Projected AI and Machine Learning Benefits
The drug development pipeline is a multi-year proposition, with successful candidates typically taking an average of 12 years to complete the cycle. That said, AI and machine learning (or ML) appear poised to positively impact every aspect of this time-consuming undertaking. Dr. Leen Kawas detailed four potentially game-changing applications.
- Determining Potentially Viable Drug Targets and Creating Innovative Drug Compounds
- Pinpointing Existing Drugs that are Repurposing Candidates, Decreasing Time and Development Costs
- Optimizing Clinical Trial Patient Recruitment and Real-Time Data Monitoring
- Helping Clinicians More Accurately Interpret Medical Imaging and Diagnose Diseases
Emerging Challenges in AI Integration
Besides AI tools’ potential benefits, biotech firms must overcome challenges during the technology’s use. Dr. Roger Palframan oversees U.S. research at Boston-based UCB. In a Technology Networks interview, Dr. Palframan delivered a big-picture assessment of AI’s challenges in drug discovery.
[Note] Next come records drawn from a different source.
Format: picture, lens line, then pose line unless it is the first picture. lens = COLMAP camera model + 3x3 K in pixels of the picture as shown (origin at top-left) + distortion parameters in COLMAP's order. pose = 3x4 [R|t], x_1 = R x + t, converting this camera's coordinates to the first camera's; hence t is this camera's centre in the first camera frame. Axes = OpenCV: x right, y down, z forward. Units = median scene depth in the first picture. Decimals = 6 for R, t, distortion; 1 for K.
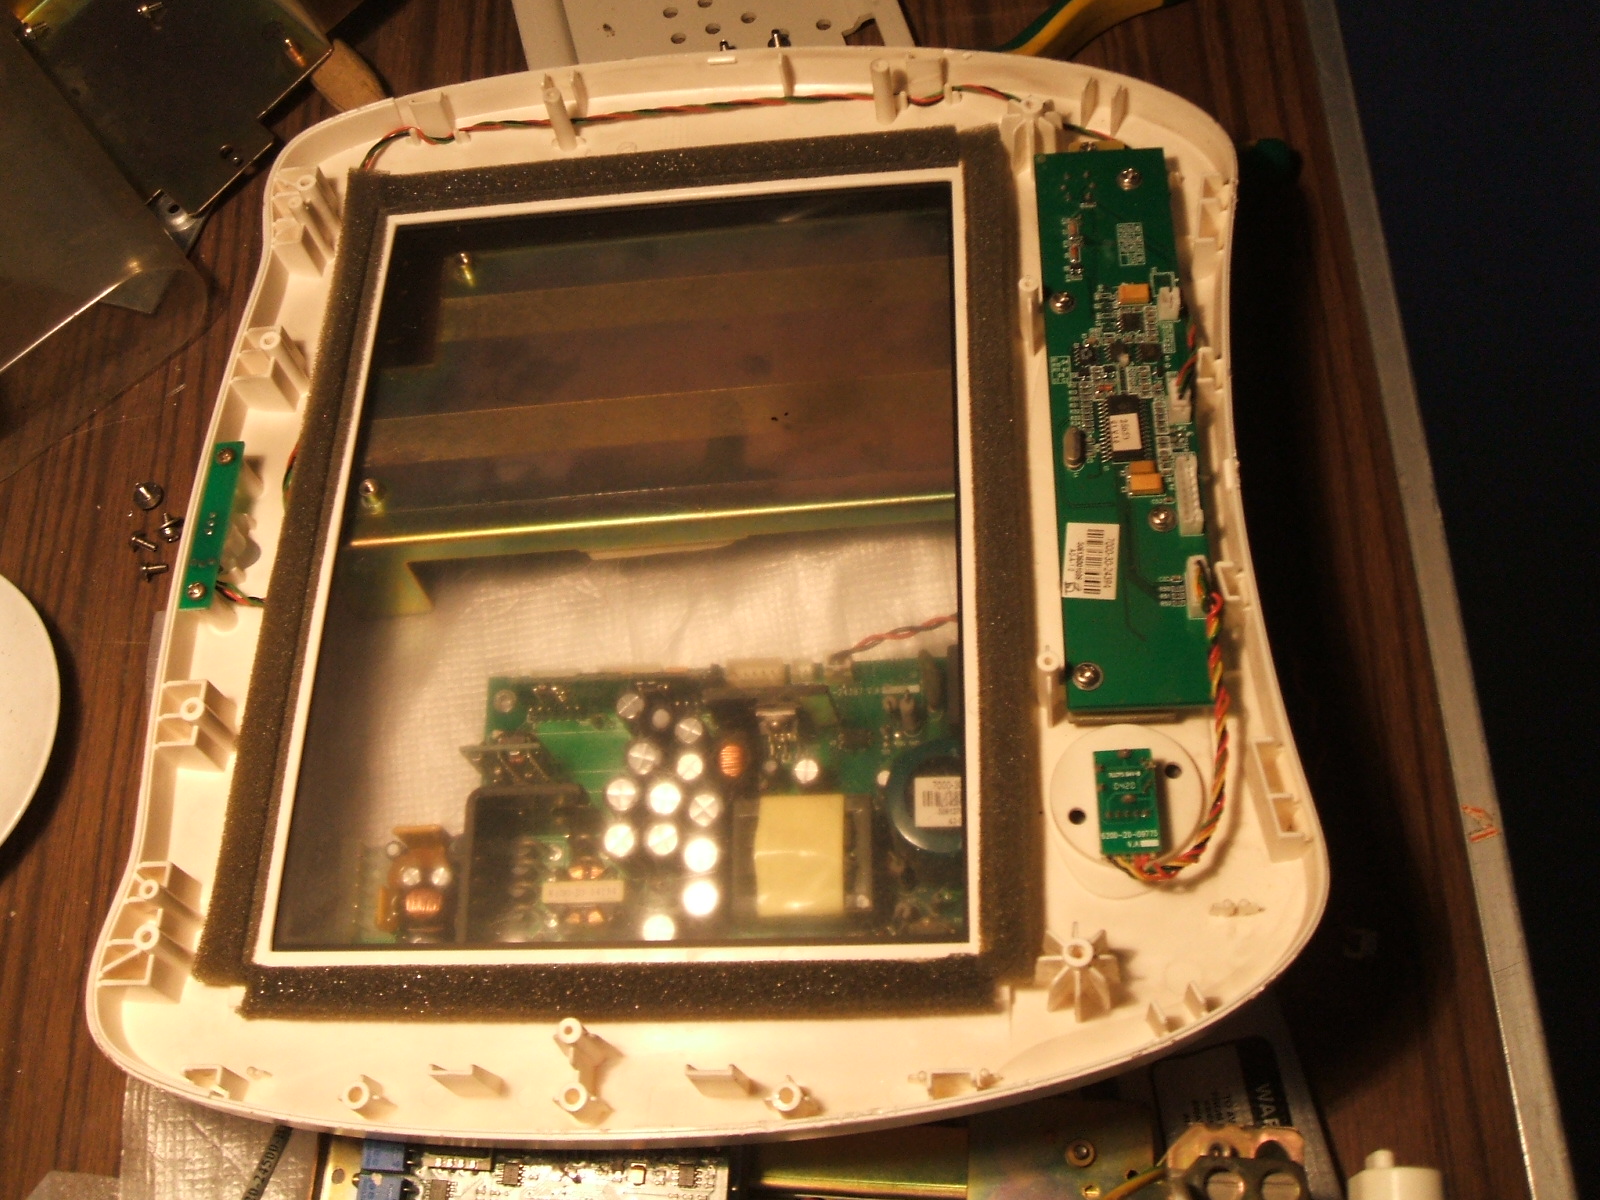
lens RADIAL K [[2120.2, 0, 800.0], [0, 2120.2, 600.0], [0, 0, 1]] dist [-0.023306, -0.002377]
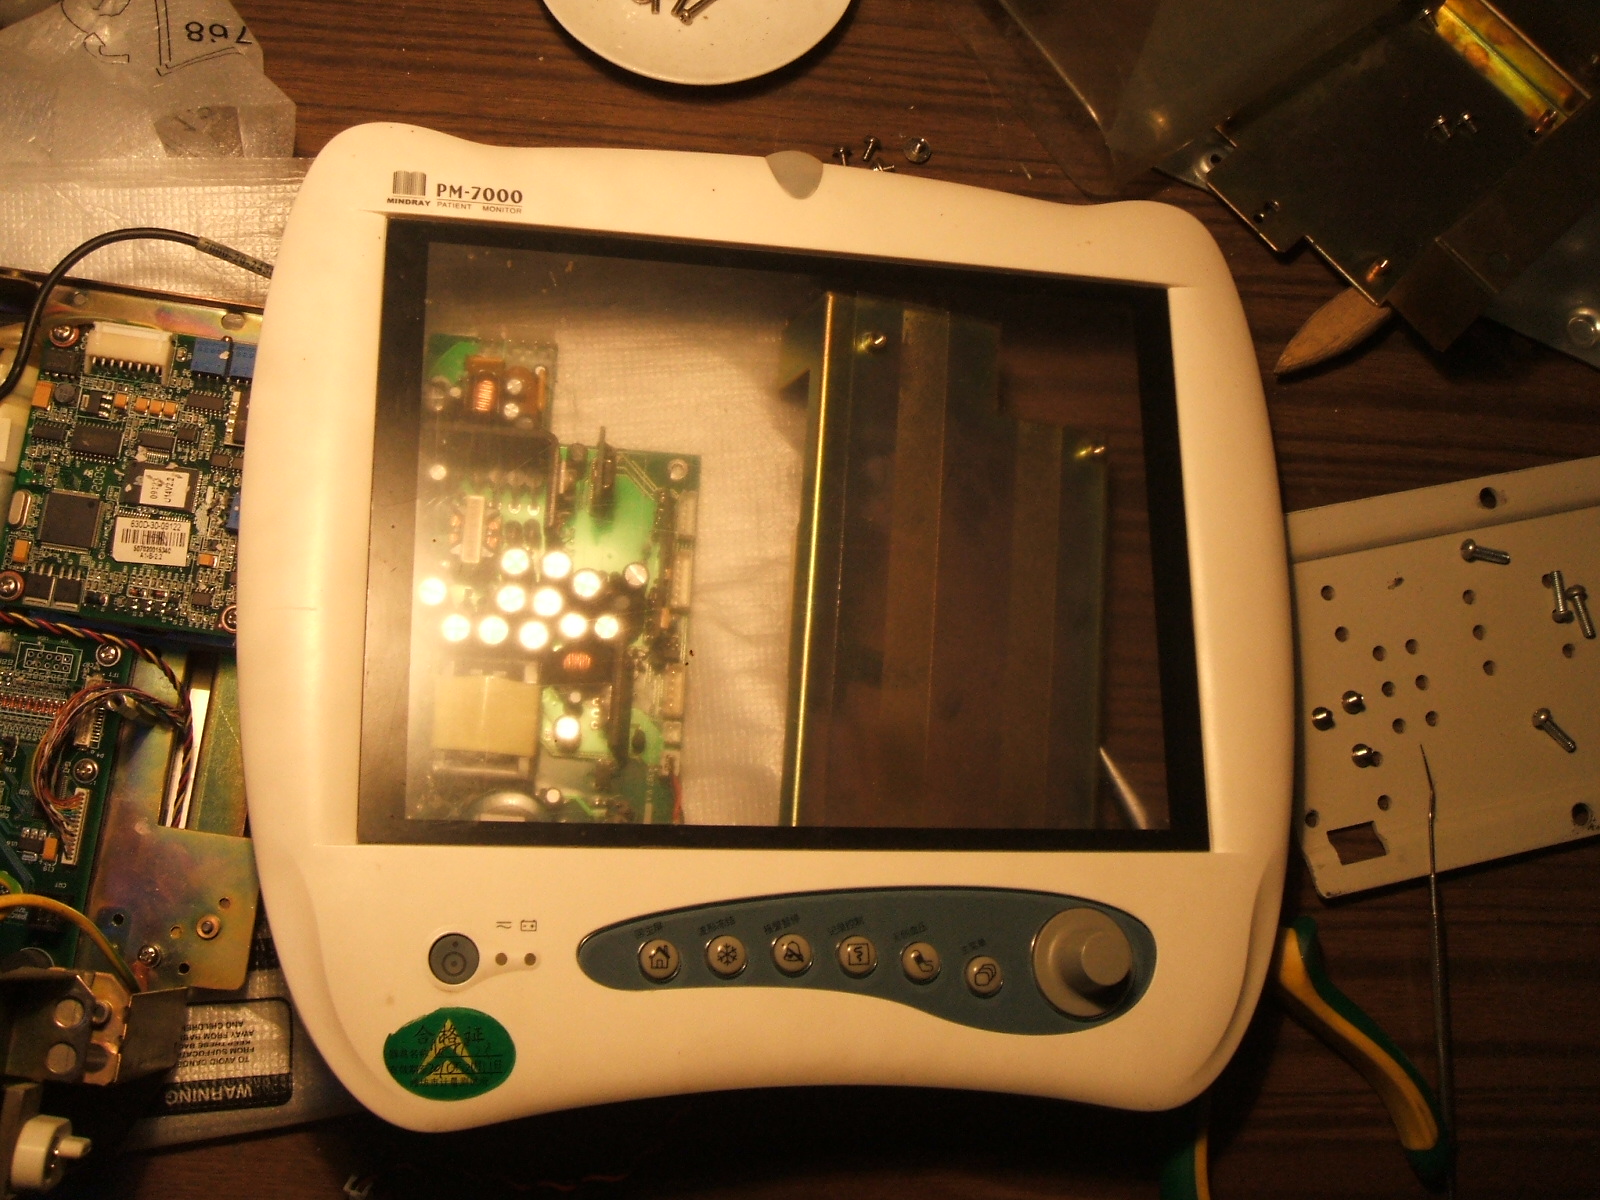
lens RADIAL K [[2120.2, 0, 800.0], [0, 2120.2, 600.0], [0, 0, 1]] dist [-0.023306, -0.002377]
pose [[-0.066692, 0.992430, -0.103127, 0.043181], [-0.924915, -0.022720, 0.379496, -0.461007], [0.374280, 0.120693, 0.919428, 0.001166]]
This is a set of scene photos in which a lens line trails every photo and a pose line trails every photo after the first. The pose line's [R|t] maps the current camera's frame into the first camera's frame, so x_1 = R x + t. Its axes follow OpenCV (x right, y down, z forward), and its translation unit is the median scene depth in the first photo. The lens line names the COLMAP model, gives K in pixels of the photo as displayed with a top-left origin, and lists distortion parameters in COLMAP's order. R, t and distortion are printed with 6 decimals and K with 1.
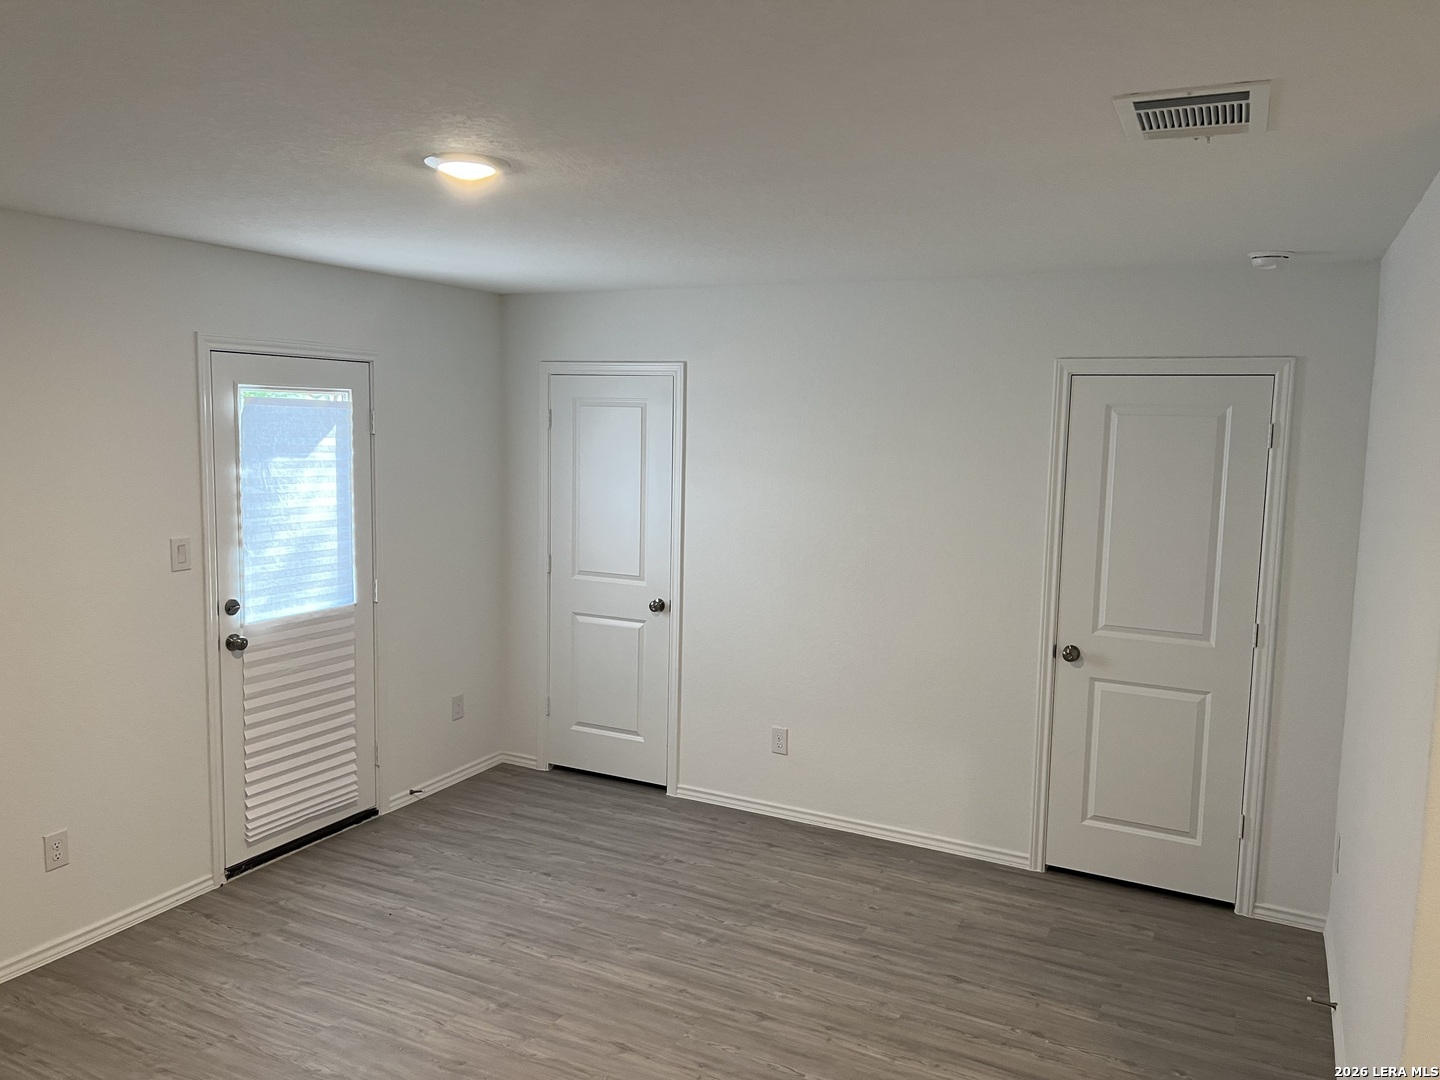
lens RADIAL K [[1079.8, 0, 713.4], [0, 1079.8, 530.4], [0, 0, 1]] dist [0.073279, -0.082680]
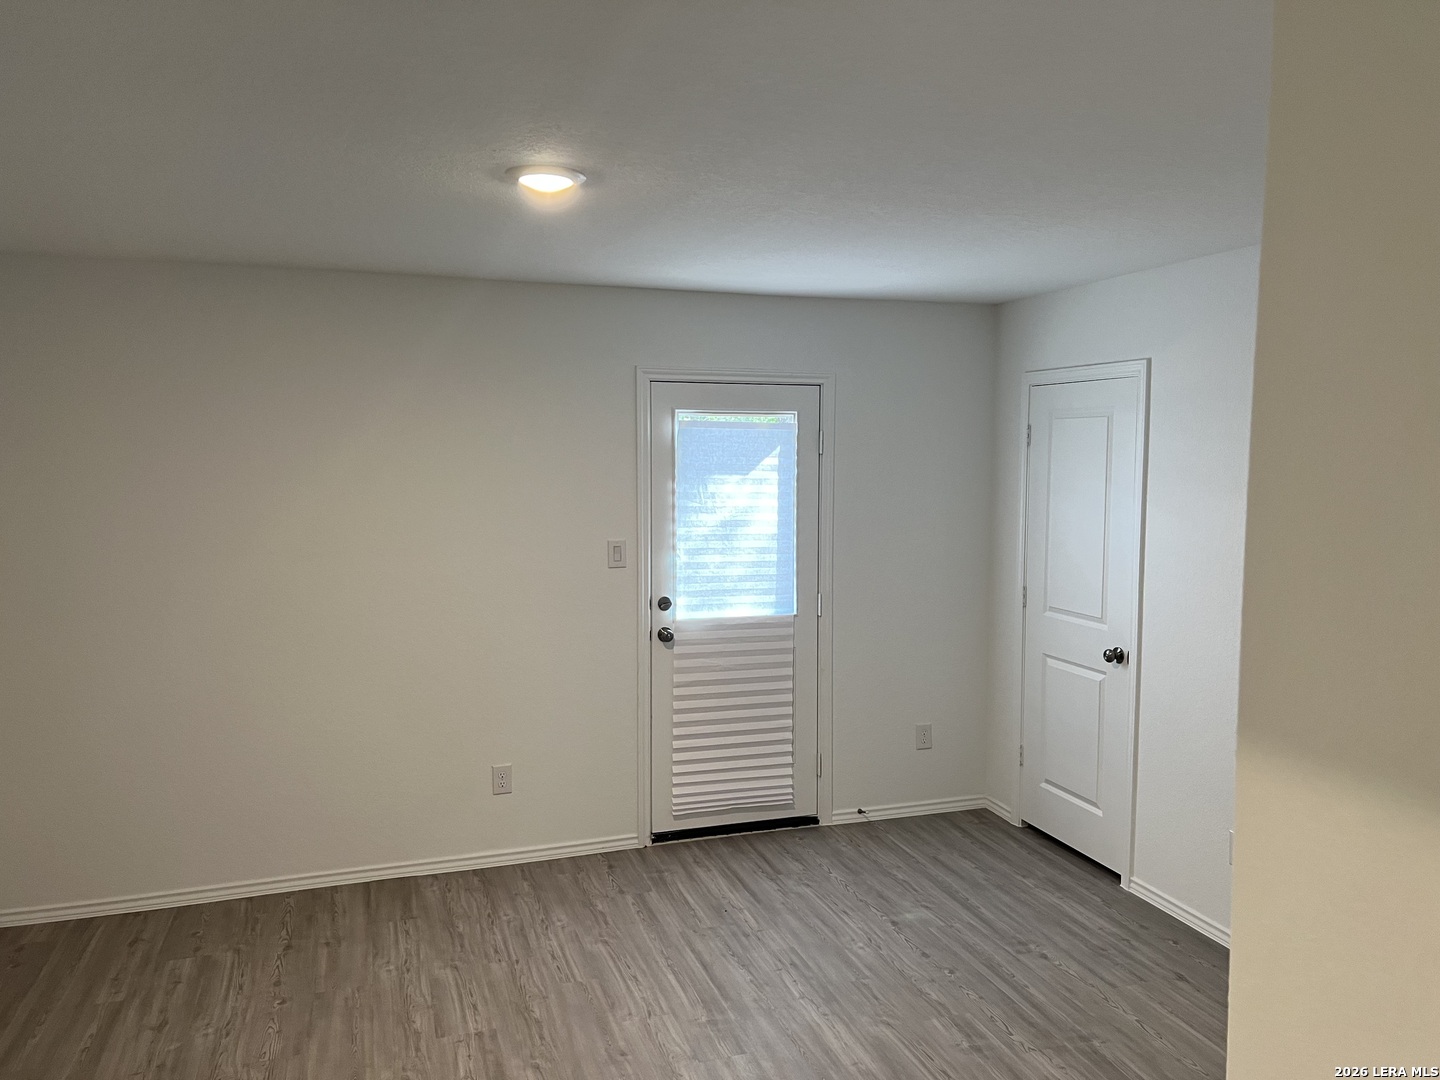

“I think having a vision for the future is great, but I’m not entirely sure how we get there. Therefore, as this evolves quickly, how do we set ourselves up for success to be agile and not constrain the power of AI, especially in early research? How do we free the AI to be able to impact discovery?
“How do we apply the appropriate risk and framework to some areas, such as patient-facing AI where it naturally needs to be more regulated? But also, how do we free it in other areas to be able to maximize its potential? The danger is applying blanket restrictions on everything that will limit innovation,” Dr. Palframan concluded.
The FDA Readies AI-Enhanced Drug Development Guidelines
Artificial intelligence’s (or AI’s) rapid integration into the biotechnology arena caught Food and Drug Administration (or FDA) regulators off guard. The FDA feels a particular sense of urgency over the lack of regulations regarding AI in the drug development process.
To address this deficiency, FDA regulators plan to introduce a 2024 draft document providing guidance on using AI/ML (or machine learning) in drug development cycles. Concurrently, the FDA will develop a database of consistent AI-related terminologies and best practices.
The FDA’s guidance will partially result from the agency’s regulatory science research. The FDA also continues to review over 300 submissions integrating AI components. These documents relate to drug discovery through post-market safety monitoring protocols. In addition, feedback on two 2023 discussion papers will help inform the FDA’s evaluation process.
Collectively, biotech leaders have asked for clarification on the projected scope of the FDA’s AI oversight. Biotech professionals also sought definitive criteria regarding the documentation (and level of detail) to support AI/ML uses in FDA drug applications.
AI Tools Can Help Predict Regulatory Obstacles
While biotech leaders await the FDA’s guidance, AI tools are currently able to analyze regulatory decisions’ historical data. Equipped with the results, AI can identify possible regulatory obstacles along with optimal approval pathways. Data-supported submissions may help streamline the regulatory review cycle. This increased efficiency contributes to faster drug introduction into the marketplace.
The Future of AI-Enhanced Drug Development
Over time, AI tools’ integration will reduce pharmaceutical firms’ high drug development costs. That frees the companies to enlist AI applications to accurately develop patient-centric medications.
Dr. Leen Kawas emphasized that the AI tools’ use will greatly streamline the drug discovery and development process. Similar advancements would take place in the clinical trials and drug approval sequences. These innovations should together enable faster, more efficient delivery of potentially useful medications to patients who can benefit from them.